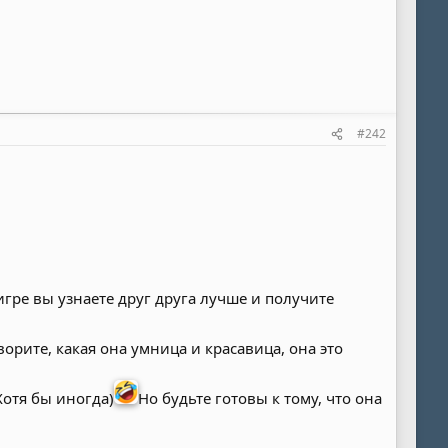
#242
игре вы узнаете друг друга лучше и получите
ворите, какая она умница и красавица, она это
Хотя бы иногда)
Но будьте готовы к тому, что она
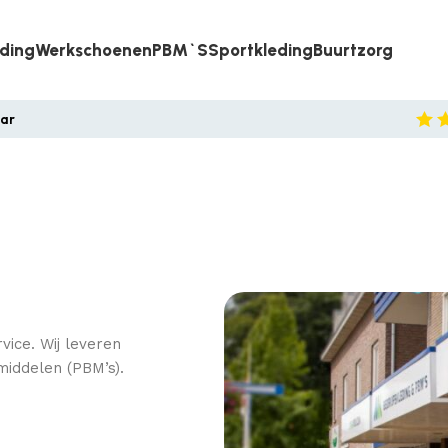
eding
Werkschoenen
PBM`s
Sportkleding
Buurtzorg
aar
vice. Wij leveren
middelen (PBM’s).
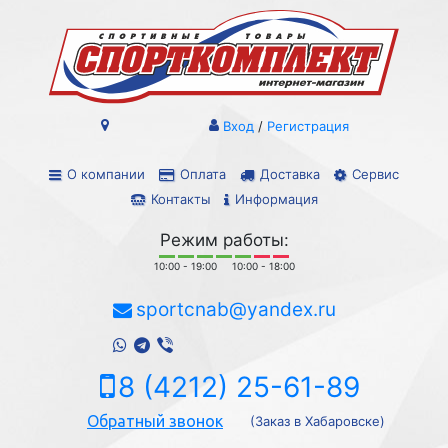
Вход
/
Регистрация
О компании
Оплата
Доставка
Сервис
Контакты
Информация
Режим работы:
10:00 - 19:00
10:00 - 18:00
sportcnab@yandex.ru
8 (4212) 25-61-89
Обратный звонок
(Заказ в Хабаровске)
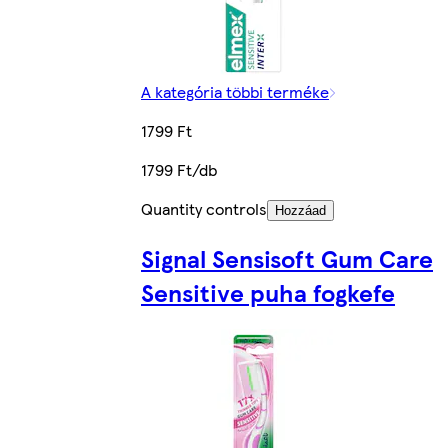
A kategória többi terméke
1799 Ft
1799 Ft/db
Quantity controls
Hozzáad
Signal Sensisoft Gum Care
Sensitive puha fogkefe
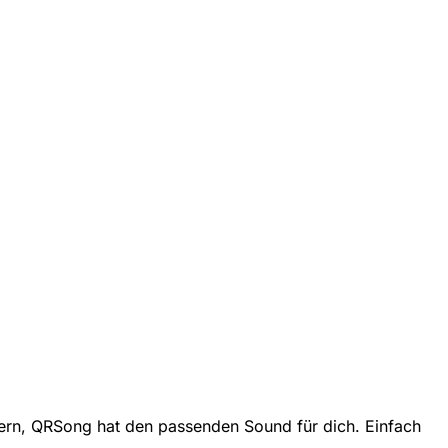
iern, QRSong hat den passenden Sound für dich. Einfach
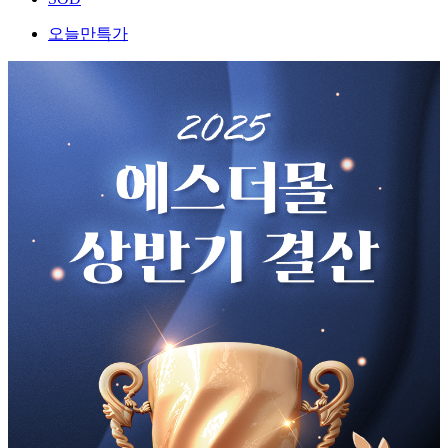
오늘만특가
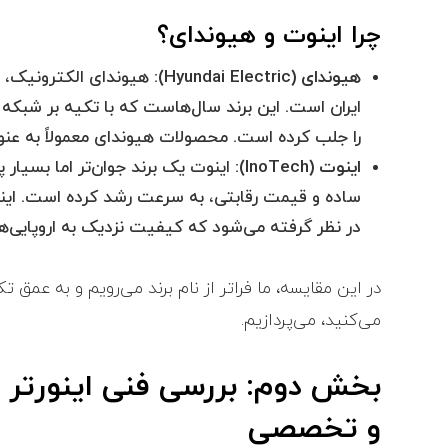
چرا اینوت و هیوندای؟
هیوندای (Hyundai Electric):
هیوندای الکترونیک، یک
ایران است. این برند سال‌هاست که با تکیه بر شبکه 
را جلب کرده است. محصولات هیوندای معمولاً به عنوا
اینوت (InoTech):
اینوت یک برند جوان‌تر اما بسیار پ
ساده و قیمت رقابتی، به سرعت رشد کرده است. اینوت
در نظر گرفته می‌شود که کیفیت نزدیک به اروپایی‌ها 
در این مقایسه، ما فراتر از نام برند می‌رویم و به عمق
می‌کنید، می‌پردازیم.
و تخصصی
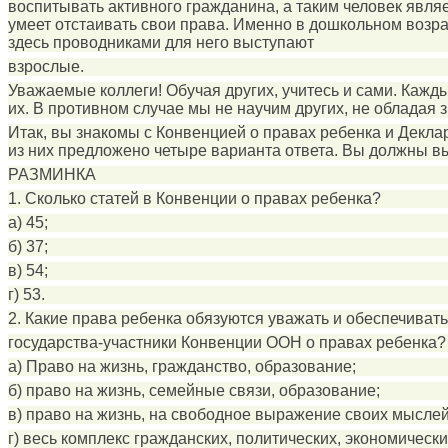
воспитывать активного гражданина, а таким человек являе
умеет отстаивать свои права. Именно в дошкольном возра
здесь проводниками для него выступают
взрослые.
Уважаемые коллеги! Обучая других, учитесь и сами. Кажды
их. В противном случае мы не научим других, не обладая 
Итак, вы знакомы с Конвенцией о правах ребенка и Декла
из них предложено четыре варианта ответа. Вы должны выбр
РАЗМИНКА
1. Сколько статей в Конвенции о правах ребенка?
а) 45;
б) 37;
в) 54;
г) 53.
2. Какие права ребенка обязуются уважать и обеспечивать
государства-участники Конвенции ООН о правах ребенка?
а) Право на жизнь, гражданство, образование;
б) право на жизнь, семейные связи, образование;
в) право на жизнь, на свободное выражение своих мыслей,
г) весь комплекс гражданских, политических, экономически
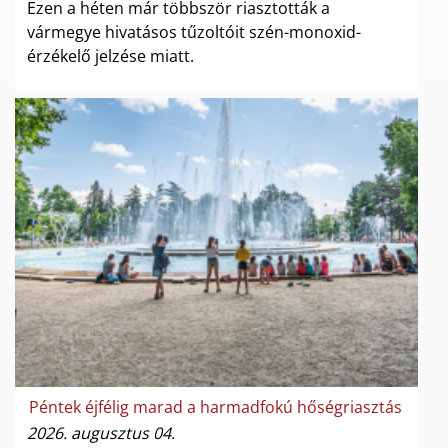
Ezen a héten már többször riasztották a
vármegye hivatásos tűzoltóit szén-monoxid-
érzékelő jelzése miatt.
Péntek éjfélig marad a harmadfokú hőségriasztás
2026. augusztus 04.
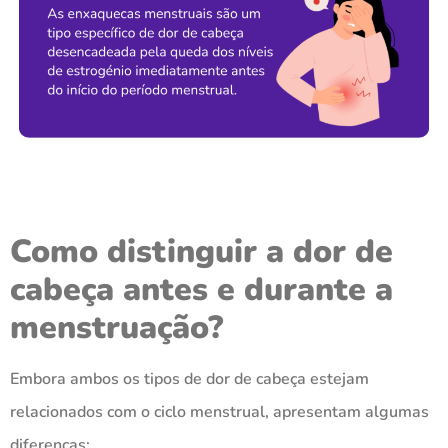
Como distinguir a dor de
cabeça antes e durante a
menstruação?
Embora ambos os tipos de dor de cabeça estejam
relacionados com o ciclo menstrual, apresentam algumas
diferenças:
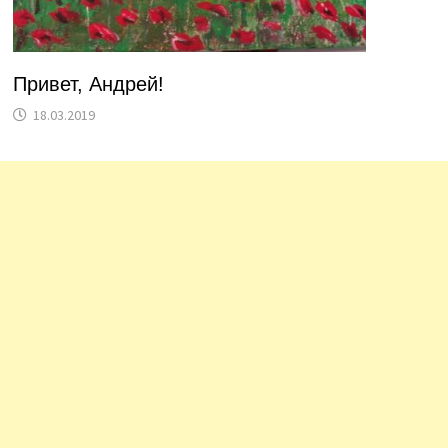
Привет, Андрей!
18.03.2019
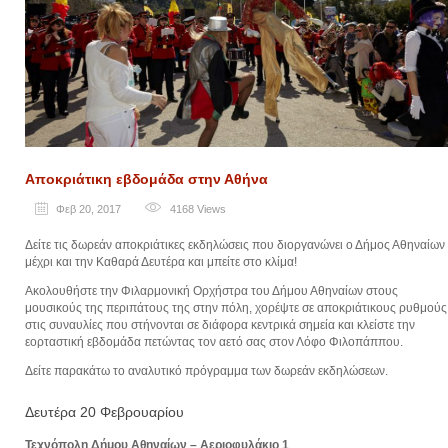
Αποκριάτικη εβδομάδα στην Αθήνα
Φεβ 20, 2017
4168
Views
Δείτε τις δωρεάν αποκριάτικες εκδηλώσεις που διοργανώνει ο Δήμος Αθηναίων
μέχρι και την Καθαρά Δευτέρα και μπείτε στο κλίμα!
Ακολουθήστε την Φιλαρμονική Ορχήστρα του Δήμου Αθηναίων στους
μουσικούς της περιπάτους της στην πόλη, χορέψτε σε αποκριάτικους ρυθμούς
στις συναυλίες που στήνονται σε διάφορα κεντρικά σημεία και κλείστε την
εορταστική εβδομάδα πετώντας τον αετό σας στον Λόφο Φιλοπάππου.
Δείτε παρακάτω το αναλυτικό πρόγραμμα των δωρεάν εκδηλώσεων.
Δευτέρα 20 Φεβρουαρίου
Τεχνόπολη Δήμου Αθηναίων – Αεριοφυλάκιο 1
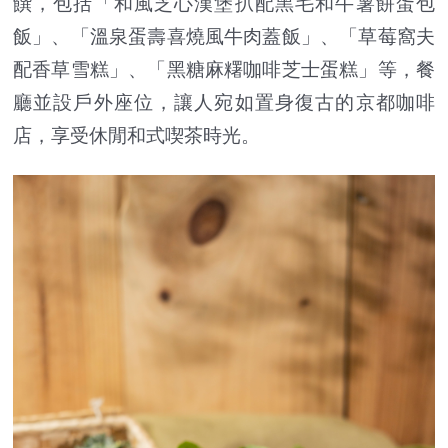
饌，包括「和風芝心漢堡扒配黑毛和牛薯餅蛋包
飯」、「溫泉蛋壽喜燒風牛肉蓋飯」、「草莓窩夫
配香草雪糕」、「黑糖麻糬咖啡芝士蛋糕」等，餐
廳並設戶外座位，讓人宛如置身復古的京都咖啡
店，享受休閒和式喫茶時光。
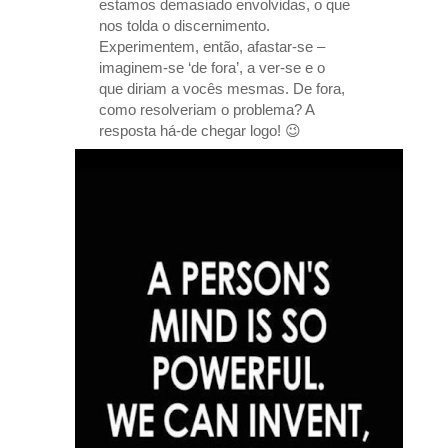
estamos demasiado envolvidas, o que
nos tolda o discernimento.
Experimentem, então, afastar-se –
imaginem-se ‘de fora’, a ver-se e o
que diriam a vocês mesmas. De fora,
como resolveriam o problema? A
resposta há-de chegar logo! 😉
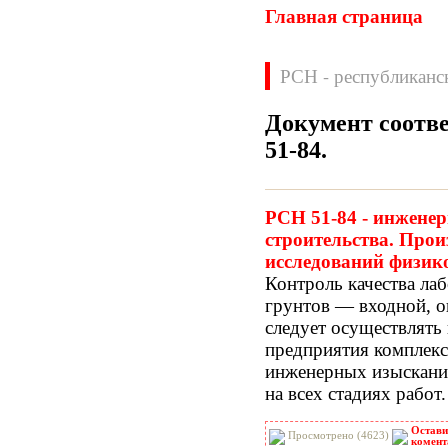
Главная страница
РСН - республиканс
Документ соотв
51-84
.
Нормативные документы
ВН
ВНП
РСН 51-84 - инжене
ВНТП
ВСН
строительства. Про
ГН
ГОСТЫ
исследований физико
ГСН
ГЭСН
Контроль качества ла
ГЭСНм
ГЭСНп
грунтов — входной, 
ГЭСНр-2001
ЕНиР
следует осуществлять 
МДС
МУ
предприятия комплекс
НПБ
НПРМ
инженерных изысканий
ОКП
ОНТП
на всех стадиях работ.
ОСТН
ПБ
ПОТ
ППБ
Остави
Просмотрено (4623)
РД
РДС
комент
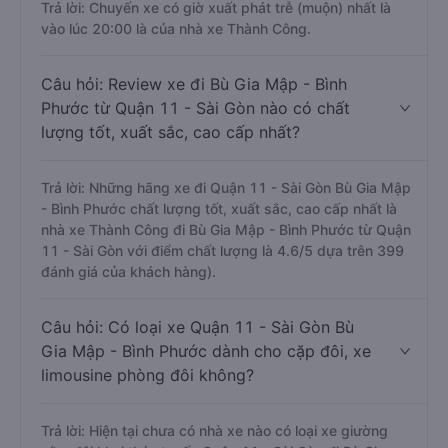
Trả lời: Chuyến xe có giờ xuất phát trễ (muộn) nhất là
vào lúc 20:00 là của nhà xe Thành Công.
Câu hỏi: Review xe đi Bù Gia Mập - Bình
Phước từ Quận 11 - Sài Gòn nào có chất
lượng tốt, xuất sắc, cao cấp nhất?
Trả lời: Những hãng xe đi Quận 11 - Sài Gòn Bù Gia Mập
- Bình Phước chất lượng tốt, xuất sắc, cao cấp nhất là
nhà xe Thành Công đi Bù Gia Mập - Bình Phước từ Quận
11 - Sài Gòn với điểm chất lượng là 4.6/5 dựa trên 399
đánh giá của khách hàng).
Câu hỏi: Có loại xe Quận 11 - Sài Gòn Bù
Gia Mập - Bình Phước dành cho cặp đôi, xe
limousine phòng đôi không?
Trả lời: Hiện tại chưa có nhà xe nào có loại xe giường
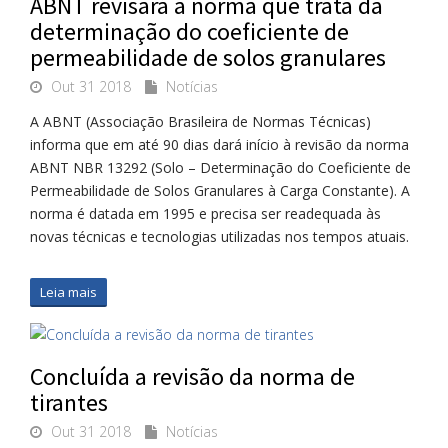
ABNT revisará a norma que trata da
determinação do coeficiente de
permeabilidade de solos granulares
Out 31 2018
Notícias
A ABNT (Associação Brasileira de Normas Técnicas)
informa que em até 90 dias dará início à revisão da norma
ABNT NBR 13292 (Solo – Determinação do Coeficiente de
Permeabilidade de Solos Granulares à Carga Constante). A
norma é datada em 1995 e precisa ser readequada às
novas técnicas e tecnologias utilizadas nos tempos atuais.
Leia mais
Concluída a revisão da norma de
tirantes
Out 31 2018
Notícias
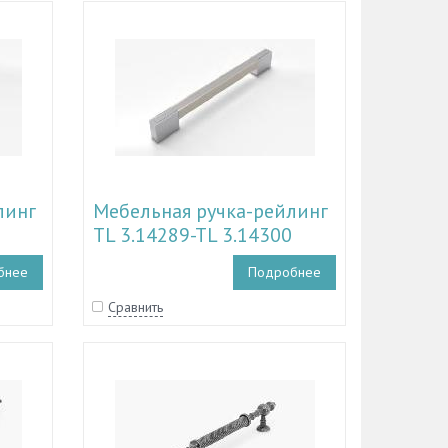
линг
Мебельная ручка-рейлинг
TL 3.14289-TL 3.14300
бнее
Подробнее
Сравнить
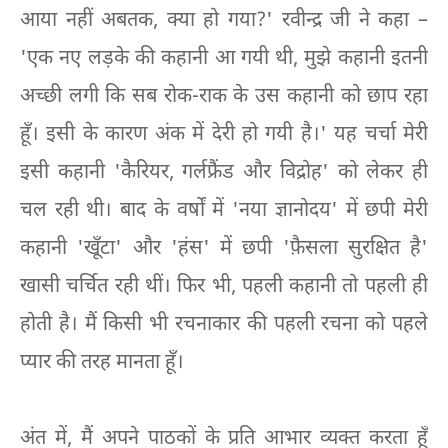
आया नहीं अबतक, क्या हो गया?' रवीन्द्र जी ने कहा –
'एक नए लड़के की कहानी आ गयी थी, मुझे कहानी इतनी
अच्छी लगी कि सब रोक-राक के उस कहानी को छाप रहा
हूँ। इसी के कारण अंक में देरी हो गयी है।' यह चर्चा मेरी
इसी कहानी 'कैरियर, गर्लफ्रैंड और विद्रोह' को लेकर ही
चल रही थी। बाद के वर्षों में 'नया ज्ञानोदय' में छपी मेरी
कहानी 'खूँटा' और 'हंस' में छपी 'फ़ैसला सुरक्षित है'
खासी चर्चित रही थीं। फिर भी, पहली कहानी तो पहली ही
होती है। मैं किसी भी रचनाकार की पहली रचना को पहले
प्यार की तरह मानता हूँ।
अंत में, मैं अपने पाठकों के प्रति आभार व्यक्त करता हूँ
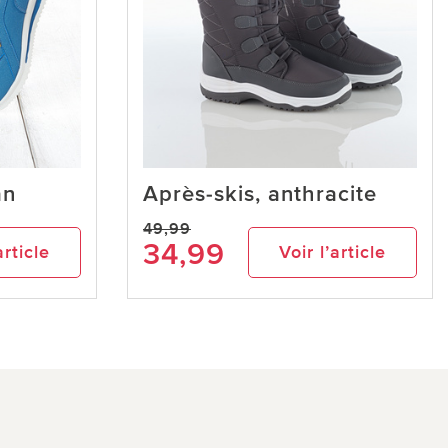
an
Après-skis, anthracite
49,99
34,99
article
Voir l’article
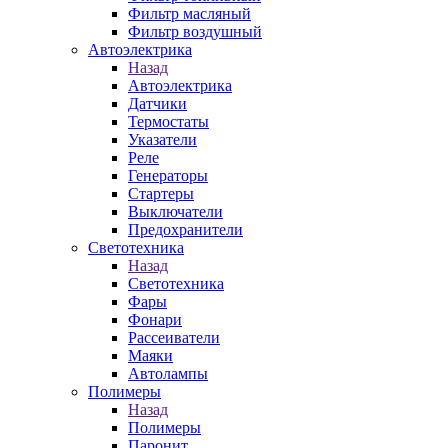
Фильтр масляный
Фильтр воздушный
Автоэлектрика
Назад
Автоэлектрика
Датчики
Термостаты
Указатели
Реле
Генераторы
Стартеры
Выключатели
Предохранители
Светотехника
Назад
Светотехника
Фары
Фонари
Рассеиватели
Маяки
Автолампы
Полимеры
Назад
Полимеры
Паронит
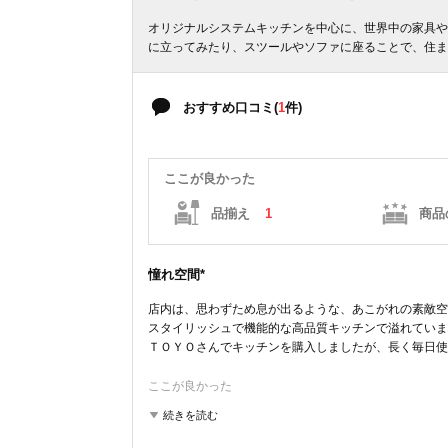
オリジナルシステムキッチンを中心に、世界中の家具や
に立ってみたり、スツールやソファに座ることで、住ま
おすすめ口コミ(
1
件)
ここが良かった
品揃え
1
商品
憧れ空間*
店内は、思わずため息が出るような、あこがれの素敵空
スタイリッシュで機能的な高品質キッチンで溢れていま
ＴＯＹＯさんでキッチンを購入しましたが、長く毎日使
ここが良かった
品揃え
商品の質
コストパフォーマンス
雰囲気
続きを読む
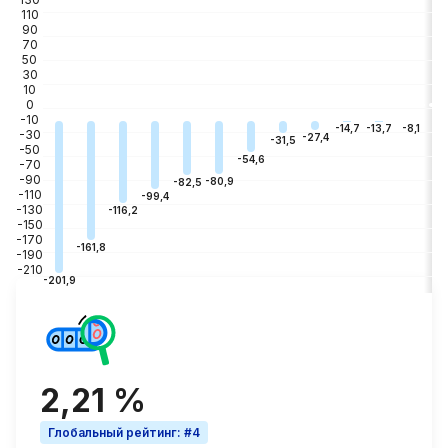
110
90
70
50
30
10
0
-10
-3
-8,1
-13,7
-14,7
-30
-27,4
-31,5
-50
-54,6
-70
-90
-80,9
-82,5
-110
-99,4
-130
-116,2
-150
-170
-161,8
-190
-210
-201,9
2,21 %
Глобальный рейтинг
:
#4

* [WORK ITEM]: Reproduce the lines from the one containing "چرا اینوت و هیوندای؟" through the one containing "اینوت یک برند جوان‌تر اما بسیار پ", substituting "مارک" for each occurrence of "برند" and leaving everything else unchanged.

* [TASK ANSWER]:
چرا اینوت و هیوندای؟
هیوندای (Hyundai Electric):
هیوندای الکترونیک، یک
ایران است. این مارک سال‌هاست که با تکیه بر شبکه 
را جلب کرده است. محصولات هیوندای معمولاً به عنوا
اینوت (InoTech):
اینوت یک مارک جوان‌تر اما بسیار پ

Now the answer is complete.